Le président ukrainien Volodymyr Zelensky a affirmé fin février que la Russie avait réussi à mettre la main sur les plans de la contre-offensive ukrainienne de 2023 avant même que celle-ci ne commence, et dont l'échec a porté un rude coup à l'Ukraine. Autre trophée pour le renseignement russe : la diffusion le 1er mars d'une visioconférence de 38 minutes via le canal commercial Webex entre des officiers allemands, qui discutaient de l'hypothèse d'une livraison à Kiev de missiles de longue portée Taurus. L'épisode a créé un malaise chez les alliés de Berlin et un scandale d'Etat en Allemagne. L'un des participants, qui se trouvait à Singapour, a accédé à la vidéoconférence via « une connexion non autorisée », conduisant à l'interception de cette discussion par les systèmes d'écoute russes, a expliqué le ministre allemand de la Défense, invoquant une « erreur individuelle ».

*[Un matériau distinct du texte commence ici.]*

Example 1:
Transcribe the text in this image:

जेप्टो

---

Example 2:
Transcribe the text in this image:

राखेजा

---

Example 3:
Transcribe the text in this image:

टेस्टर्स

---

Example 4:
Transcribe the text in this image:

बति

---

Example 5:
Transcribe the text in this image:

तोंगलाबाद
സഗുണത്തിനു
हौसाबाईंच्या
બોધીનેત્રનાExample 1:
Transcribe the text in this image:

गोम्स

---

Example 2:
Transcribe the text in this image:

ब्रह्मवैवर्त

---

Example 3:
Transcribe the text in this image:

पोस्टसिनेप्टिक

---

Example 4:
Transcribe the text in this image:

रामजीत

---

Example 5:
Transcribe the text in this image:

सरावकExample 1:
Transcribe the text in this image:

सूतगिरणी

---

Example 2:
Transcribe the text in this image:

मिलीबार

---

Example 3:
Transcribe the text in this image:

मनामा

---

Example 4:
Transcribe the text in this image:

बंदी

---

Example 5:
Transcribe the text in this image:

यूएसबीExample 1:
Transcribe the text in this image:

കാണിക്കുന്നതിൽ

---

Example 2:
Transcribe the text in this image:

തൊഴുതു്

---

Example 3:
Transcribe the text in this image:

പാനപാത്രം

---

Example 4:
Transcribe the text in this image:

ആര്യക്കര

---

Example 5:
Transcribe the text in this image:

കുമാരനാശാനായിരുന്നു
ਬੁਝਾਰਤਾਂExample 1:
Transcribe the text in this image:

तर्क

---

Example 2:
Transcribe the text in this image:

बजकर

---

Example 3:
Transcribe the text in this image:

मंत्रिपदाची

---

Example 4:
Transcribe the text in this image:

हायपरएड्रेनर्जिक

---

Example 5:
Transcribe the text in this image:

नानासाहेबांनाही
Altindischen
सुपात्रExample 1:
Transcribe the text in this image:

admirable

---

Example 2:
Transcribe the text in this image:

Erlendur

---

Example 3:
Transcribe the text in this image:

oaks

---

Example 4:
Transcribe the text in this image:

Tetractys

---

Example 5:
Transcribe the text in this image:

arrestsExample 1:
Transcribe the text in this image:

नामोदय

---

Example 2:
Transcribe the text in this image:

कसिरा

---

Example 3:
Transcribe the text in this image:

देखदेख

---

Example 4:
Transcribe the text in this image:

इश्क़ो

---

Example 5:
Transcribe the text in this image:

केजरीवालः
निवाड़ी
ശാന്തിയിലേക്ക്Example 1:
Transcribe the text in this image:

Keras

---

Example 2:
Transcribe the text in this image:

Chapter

Après l'effondrement de l'Union soviétique, le renseignement n'a jamais cessé d'être une priorité pour le Kremlin, d'autant plus depuis l'accession au pouvoir de Vladimir Poutine, un ex-agent du KGB en poste en Allemagne de l'Est dans les années 1980.

Proxies 
Affaiblis par les expulsions massives d'Europe, les Russes « s’appuient désormais sur des ressortissants étrangers. On voit des Serbes, des Bulgares et quelques autres ressortissants, ainsi que des Autrichiens, par exemple, participer à des opérations russes », explique Andreï Soldatov.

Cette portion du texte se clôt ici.